▶ _AIM OF THE EXERCISE_
Repeat word for word the stretch of the SPFx and React 18 reply below, starting with "Given the current" and going on through "the package-lock.json file.".

▶ _EXTRACTED TEXT_
++++++

The process of building custom applications and tools that interact with Microsoft SharePoint, including SharePoint Online in Microsoft 365.
Hi @Ethan T
Based on my research, looks like “React 18 support for SPFx solutions” is explicitly listed on the roadmap under Version 1.24 (June 2026) suggests that SPFx 1.23 version does not yet officially support React 18.
When using React 18.2 with SPFx 1.23 during local development (gulp serve/local workbench), the solution may appear to work correctly because the local environment allows the web part to bundle and execute a developer‑installed React version without involving the full SharePoint Online runtime.
Once the solution is deployed to the tenant, however, it runs inside the standard SharePoint runtime, where the core SPFx ecosystem and officially supported dependencies are controlled by Microsoft.
The newly introduced in‑page Debugging Toolbar, which Microsoft recently rolled out to tenants, is implemented against the current supported SharePoint / SPFx runtime, which is still aligned with React 17.x. While the toolbar itself is documented as a server‑side feature and not intended to change the client‑side runtime, using React 18 outside the officially supported SPFx version can still lead to unexpected runtime behavior.
In particular, mixing a web part bundled with React 18.2 into an environment that assumes a React 17‑based runtime model may result in internal rendering or hook reconciliation issues that are not surfaced as explicit errors by SPFx, leading to blank rendering or silent failures in production.
Given the current documentation and roadmap, this behavior appears more consistent with running an unsupported React version on SPFx 1.23, rather than a documented or intended side effect of the new debugging toolbar itself.
You can refer via: SharePoint Framework (SPFx) roadmap update – March 2026 - Microsoft 365 Developer Blog
To troubleshoot this issue, you could consider to downgrade React in your project to the version officially supported by SPFx 1.23 (React 17.x).
Remove the existing node_modules folder and the package-lock.json file.
Reinstall React 17.x, using the version recommended by Microsoft for SPFx 1.23.
By doing so, your web part will use the same React core version as SharePoint and the in‑page Debugging Toolbar, which helps ensure a much more stable runtime. This approach should significantly reduce the risk of blank rendering or silent issues caused by framework version conflicts.

++++++

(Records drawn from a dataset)
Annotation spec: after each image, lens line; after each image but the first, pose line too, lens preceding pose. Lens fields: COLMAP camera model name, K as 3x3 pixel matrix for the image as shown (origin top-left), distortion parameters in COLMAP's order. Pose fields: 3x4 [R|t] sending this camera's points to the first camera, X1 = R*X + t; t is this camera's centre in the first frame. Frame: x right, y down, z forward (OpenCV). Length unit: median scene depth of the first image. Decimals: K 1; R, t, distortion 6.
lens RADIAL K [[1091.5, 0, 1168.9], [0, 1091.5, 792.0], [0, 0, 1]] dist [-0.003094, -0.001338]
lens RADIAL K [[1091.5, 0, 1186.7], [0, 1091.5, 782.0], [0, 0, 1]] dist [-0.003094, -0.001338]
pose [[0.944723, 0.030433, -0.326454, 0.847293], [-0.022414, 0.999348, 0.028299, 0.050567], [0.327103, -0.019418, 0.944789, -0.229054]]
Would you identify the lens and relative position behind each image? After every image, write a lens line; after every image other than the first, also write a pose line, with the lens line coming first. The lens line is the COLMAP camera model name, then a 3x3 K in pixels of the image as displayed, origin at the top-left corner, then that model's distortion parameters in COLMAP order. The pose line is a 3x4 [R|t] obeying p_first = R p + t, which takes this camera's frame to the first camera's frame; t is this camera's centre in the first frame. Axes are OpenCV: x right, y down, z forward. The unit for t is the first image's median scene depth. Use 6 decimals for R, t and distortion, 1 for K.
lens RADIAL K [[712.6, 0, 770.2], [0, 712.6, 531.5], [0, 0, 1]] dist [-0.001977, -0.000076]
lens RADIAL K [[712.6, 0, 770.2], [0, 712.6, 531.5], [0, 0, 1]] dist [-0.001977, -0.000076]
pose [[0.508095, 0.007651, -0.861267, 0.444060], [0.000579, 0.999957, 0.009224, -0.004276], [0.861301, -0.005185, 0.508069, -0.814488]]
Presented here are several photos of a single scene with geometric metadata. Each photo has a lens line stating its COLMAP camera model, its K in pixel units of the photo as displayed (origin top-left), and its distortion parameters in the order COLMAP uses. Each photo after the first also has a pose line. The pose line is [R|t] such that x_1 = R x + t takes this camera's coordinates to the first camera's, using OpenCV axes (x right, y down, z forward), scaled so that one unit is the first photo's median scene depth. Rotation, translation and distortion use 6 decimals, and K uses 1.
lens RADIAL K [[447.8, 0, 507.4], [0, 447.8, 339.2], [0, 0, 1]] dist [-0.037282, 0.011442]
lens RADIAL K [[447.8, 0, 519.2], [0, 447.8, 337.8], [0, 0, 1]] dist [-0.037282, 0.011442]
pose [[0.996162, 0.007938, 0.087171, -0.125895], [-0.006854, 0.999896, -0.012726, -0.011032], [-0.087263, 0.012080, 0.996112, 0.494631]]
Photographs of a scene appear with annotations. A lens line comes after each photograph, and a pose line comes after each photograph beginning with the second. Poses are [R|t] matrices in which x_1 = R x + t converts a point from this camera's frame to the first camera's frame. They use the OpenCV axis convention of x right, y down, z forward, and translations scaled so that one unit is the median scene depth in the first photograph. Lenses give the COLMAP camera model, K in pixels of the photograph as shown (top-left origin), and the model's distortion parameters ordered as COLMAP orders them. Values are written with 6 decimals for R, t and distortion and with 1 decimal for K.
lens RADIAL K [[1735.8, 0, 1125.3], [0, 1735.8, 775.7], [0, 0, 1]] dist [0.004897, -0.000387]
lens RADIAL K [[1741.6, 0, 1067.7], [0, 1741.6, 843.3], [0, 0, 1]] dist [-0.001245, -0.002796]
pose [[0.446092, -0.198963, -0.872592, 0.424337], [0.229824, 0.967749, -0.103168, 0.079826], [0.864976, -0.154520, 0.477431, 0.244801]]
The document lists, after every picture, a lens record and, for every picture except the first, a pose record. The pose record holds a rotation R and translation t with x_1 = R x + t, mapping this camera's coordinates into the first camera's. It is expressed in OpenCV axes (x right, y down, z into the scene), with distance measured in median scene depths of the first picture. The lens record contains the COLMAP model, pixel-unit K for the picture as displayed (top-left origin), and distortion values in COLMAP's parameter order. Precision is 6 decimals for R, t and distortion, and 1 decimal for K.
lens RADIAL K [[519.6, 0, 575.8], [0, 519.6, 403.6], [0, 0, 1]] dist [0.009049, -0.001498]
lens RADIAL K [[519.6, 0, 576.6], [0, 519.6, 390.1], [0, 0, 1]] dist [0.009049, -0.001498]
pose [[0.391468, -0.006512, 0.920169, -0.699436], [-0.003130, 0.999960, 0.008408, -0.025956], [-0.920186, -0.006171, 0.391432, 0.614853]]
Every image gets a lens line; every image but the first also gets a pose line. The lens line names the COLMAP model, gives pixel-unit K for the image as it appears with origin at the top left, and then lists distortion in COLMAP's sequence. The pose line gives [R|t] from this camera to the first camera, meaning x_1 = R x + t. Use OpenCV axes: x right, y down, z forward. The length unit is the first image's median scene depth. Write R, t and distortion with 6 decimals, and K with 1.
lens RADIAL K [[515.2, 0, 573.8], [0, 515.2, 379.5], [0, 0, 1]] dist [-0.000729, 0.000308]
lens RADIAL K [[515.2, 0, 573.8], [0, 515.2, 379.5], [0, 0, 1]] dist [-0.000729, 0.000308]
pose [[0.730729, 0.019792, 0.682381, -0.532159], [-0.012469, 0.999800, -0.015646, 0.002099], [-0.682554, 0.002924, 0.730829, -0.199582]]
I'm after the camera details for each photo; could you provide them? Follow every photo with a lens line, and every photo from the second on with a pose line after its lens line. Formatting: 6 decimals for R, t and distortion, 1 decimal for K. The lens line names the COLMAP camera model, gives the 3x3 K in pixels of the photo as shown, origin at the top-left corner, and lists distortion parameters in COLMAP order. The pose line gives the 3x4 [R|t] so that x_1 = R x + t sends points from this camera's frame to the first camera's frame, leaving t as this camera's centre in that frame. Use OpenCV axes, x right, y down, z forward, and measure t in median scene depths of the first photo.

++++++

▶ _YOUR RESPONSE_
Given the current documentation and roadmap, this behavior appears more consistent with running an unsupported React version on SPFx 1.23, rather than a documented or intended side effect of the new debugging toolbar itself.
You can refer via: SharePoint Framework (SPFx) roadmap update – March 2026 - Microsoft 365 Developer Blog
To troubleshoot this issue, you could consider to downgrade React in your project to the version officially supported by SPFx 1.23 (React 17.x).
Remove the existing node_modules folder and the package-lock.json file.